Guarino reports on what " Massport’s top brass " (including aviation director Thomas Kinton) were really doing on September 11: they were attending a high-priced junket in Montreal, Canada, where delegates toured the charming Old City and Mont-Tremblant. Worse, the Massport team left Virginia Buckingham and Public Safety Chief Joseph Lawless to deal with the aftermath of the attacks — a task they mishandled. Finally, a frantic international effort involving three state police forces — the Royal Canadian Mounted Police, the US Border Patrol, and the American Embassy in Ottawa (thank you Paul Cellucci) — was necessary to get the bigwigs back to Massachusetts that day. A Massachusetts State Police aircraft flew the big shots the remaining leg of the trip from New Hampshire to Logan.

And that’s not all. In a related piece, the Herald reports that interim security chief John DiFava, the Governor Jane Swift found to stand in for Lawless, is himself leaving before a permanent replacement can be found in early December.

In the more than two months since the terrorist attacks took place, Kinton, the Massport aviation director, has largely escaped scrutiny. The Herald story marks the first time since the Phoenix called attention to the matter that anyone has looked into Kinton’s role in security lapses at the airport. Everyone in town seems to have embraced the notion that since Kinton is the only true aviation expert at Massport, he must be the best person to fix its problems. Nobody is asking what responsibility he had for security at Logan. And after all, Kinton, not Buckingham, was Lawless’s boss.

What the Herald story does — as only a tabloid can do — is to show that the airport’s highest officials are just as ensconced in Massport’s cozy world of patronage as everybody else. Perhaps in order to claim the Kinton trip was more than hackery, Massport flacks told the Herald that the aviation director actually made a presentation at the four-day " Airports Council International Conference and Exhibition " although he wasn’t listed on a program as a presenter. The alleged subject of the presentation? Customer service and public safety — in retrospect, evidence that security was Kinton’s responsibility. Other sessions dealt with " Making money in the changing airport business. "

Let’s face it: until September 11, the business of Massport was business, not security. That’s why Cellucci picked Buckingham to oversee Massport. That’s why Buckingham spent so much of her time working on that new third runway for Logan. That’s why Kinton was in Canada on September 11.

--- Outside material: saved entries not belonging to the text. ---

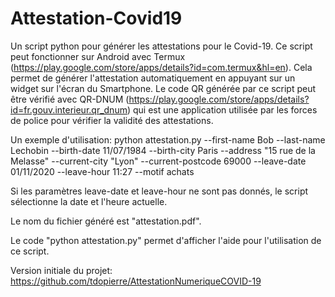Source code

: # Attestation-Covid19

Un script python pour générer les attestations pour le Covid-19. Ce script peut fonctionner sur Android avec Termux (https://play.google.com/store/apps/details?id=com.termux&hl=en). Cela permet de générer l'attestation automatiquement en appuyant sur un widget sur l'écran du Smartphone. Le code QR générée par ce script peut être vérifié avec QR-DNUM (https://play.google.com/store/apps/details?id=fr.gouv.interieur.qr_dnum) qui est une application utilisée par les forces de police pour vérifier la validité des attestations.

Un exemple d'utilisation:
python attestation.py --first-name Bob --last-name Lechobin --birth-date 11/07/1984 --birth-city Paris --address "15 rue de la Melasse" --current-city "Lyon" --current-postcode 69000 --leave-date 01/11/2020 --leave-hour 11:27 --motif achats

Si les paramètres leave-date et leave-hour ne sont pas donnés, le script sélectionne la date et l'heure actuelle.

Le nom du fichier généré est "attestation.pdf".

Le code "python attestation.py" permet d'afficher l'aide pour l'utilisation de ce script.

Version initiale du projet: https://github.com/tdopierre/AttestationNumeriqueCOVID-19
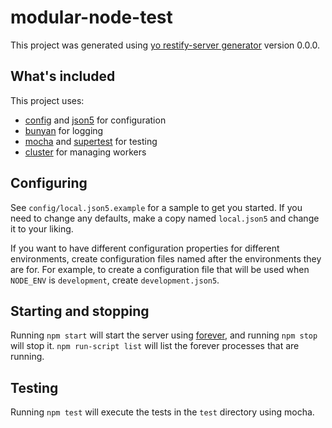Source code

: # modular-node-test

This project was generated using [yo restify-server generator](
https://github.com/vsimonian/generator-restify-server) version
0.0.0.

## What's included

This project uses:

- [config](https://github.com/lorenwest/node-config) and [json5](
  http://json5.org) for configuration
- [bunyan](https://github.com/trentm/node-bunyan) for logging
- [mocha](http://visionmedia.github.io/mocha/) and [supertest](
  https://github.com/visionmedia/supertest) for testing
- [cluster](http://nodejs.org/docs/latest/api/cluster.html) for managing workers

## Configuring

See `config/local.json5.example` for a sample to get you started. If you need to
change any defaults, make a copy named `local.json5` and change it to your
liking.

If you want to have different configuration properties for different
environments, create configuration files named after the environments they are
for. For example, to create a configuration file that will be used when
`NODE_ENV` is `development`, create `development.json5`.

## Starting and stopping

Running `npm start` will start the server using [forever](
https://github.com/nodejitsu/forever), and running `npm stop` will stop it.
`npm run-script list` will list the forever processes that are running.

## Testing

Running `npm test` will execute the tests in the `test` directory using mocha.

Prevailing over the whole mess, of course, is Jane Swift, which is why both these stories are damaging for her. The report of DiFava’s abrupt departure exposes her post-–September 11th haste in appointing him as mere public relations (and clumsy PR at that). And, of course, the question arises, what role did Swift play in fostering Massport’s culture of patronage and profit mentality, especially as it played out on September 11?

It’s becoming clear that Swift can no longer spin herself away from Massport. Not only did she herself reap the benefits of a cushy Massport job before she ran for lieutenant governor, but Massport sits at the core of the Republican hackocracy. Just about two years ago at Thanksgiving time, Swift, then the lieutenant governor, along with Buckingham, played the showcase role at a state transportation conference at Logan Airport. Governors from the other New England states attended, as did Andrew Card, then a lobbyist for General Motors, now President George Bush’s chief of staff. The conference focused on every kind of profit incentive for Massport except security. Because Swift needed to get home to the western part of the state in a pinch, she hitched a ride on a State Police helicopter. Sound familiar? I don’t know what Swift’s potential Democratic rivals are planning to use against her, but I’ll hazard this guess. Massport will be the weight that ultimately drags her down.